First off, let me clarify that factory work can be very exploitative. Workers earn between $25 and $45 per month (depending on the source)and as much as $56/month with overtime, and work very long hours. The 1942 Factory Ordinance permits 100 hours of compulsory overtime a year, with plans to change this limit to a maximum of 80 hours per month (on top of a typical Sri Lankan work week of 45 hours, averaging out to a potential 63 hour workweek).

In addition to low pay and long hours, safety concerns and child labor violations can be an issue at garment factories. Other issues that are often cited include poor living conditions, sexual harassment, and stigma (as unaccompanied young women in a very conservative society).

So what could attract young women to this kind of work?

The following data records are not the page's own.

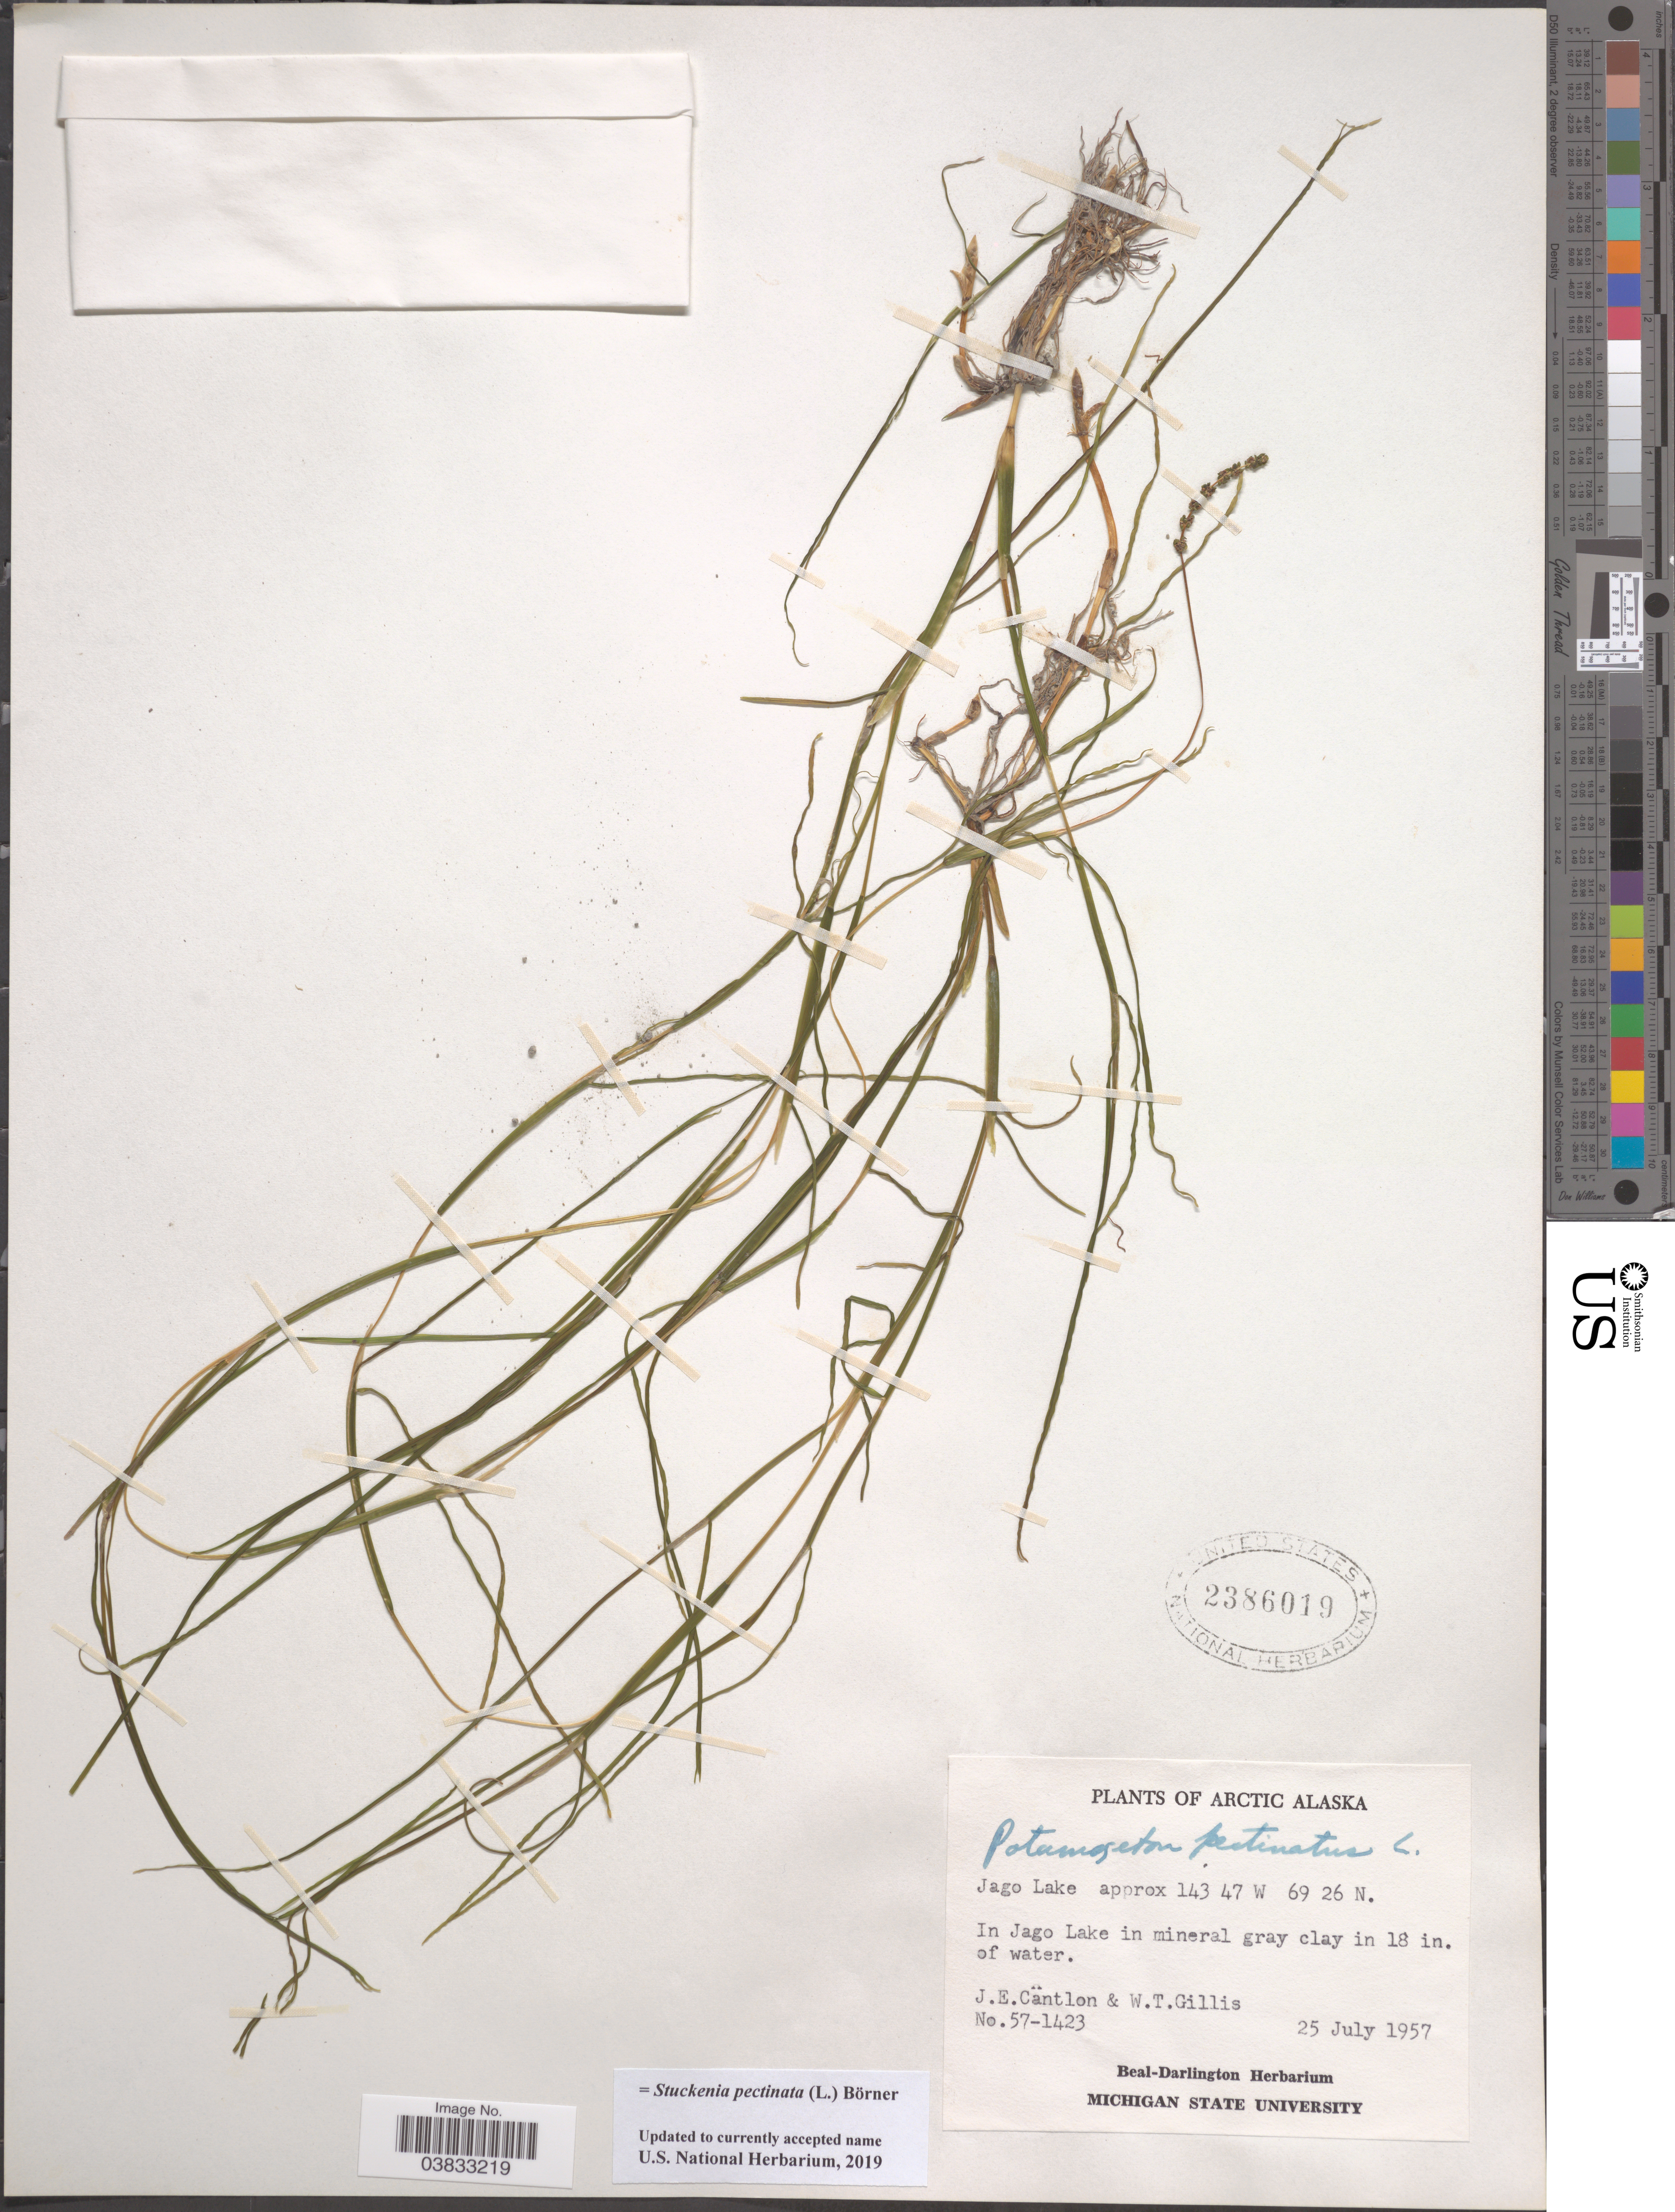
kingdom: Plantae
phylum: Tracheophyta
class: Liliopsida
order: Alismatales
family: Potamogetonaceae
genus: Stuckenia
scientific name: Stuckenia pectinata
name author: (L.) Börner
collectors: J. Cantlon & W. T. Gillis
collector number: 57-1423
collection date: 1957-07-25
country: United States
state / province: Alaska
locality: Arctic Alaska. Jago Lake. In Jago Lake.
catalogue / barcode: US 2386019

1) Despite the drawbacks, factory work may still be better than the alternatives available to girls.

2) Working outside the home and earning money to support her family may help a young woman raise her status in the community. A study by Sajeda Amin et al, also cites delayed marriages, increased self-confidence, higher value placed on education, and more confidence in dealing with men as results of exposure to factory work.

3) Finally, training on the Juki machine the machine used in garment factories, is relatively easy to obtain through community service organizations and NGOs.

Regardless of our own feelings about the types of work available to the girls, the Emerge Bead Program can provide them with the skills and knowledge to make better, more informed decisions and pursue the future that they believe is in their own best interest, whether that be working in a factory, a hospital, a school, or their own home. Our skills training provides them with a potential source of future income, and the business skills taught in our curriculum provide them with the foundational knowledge to pursue their own interests. Through mentoring and life-skills workshops the girls are exposed to the options available to them, their rights in the home and workplace, and skills they will need to succeed wherever they go.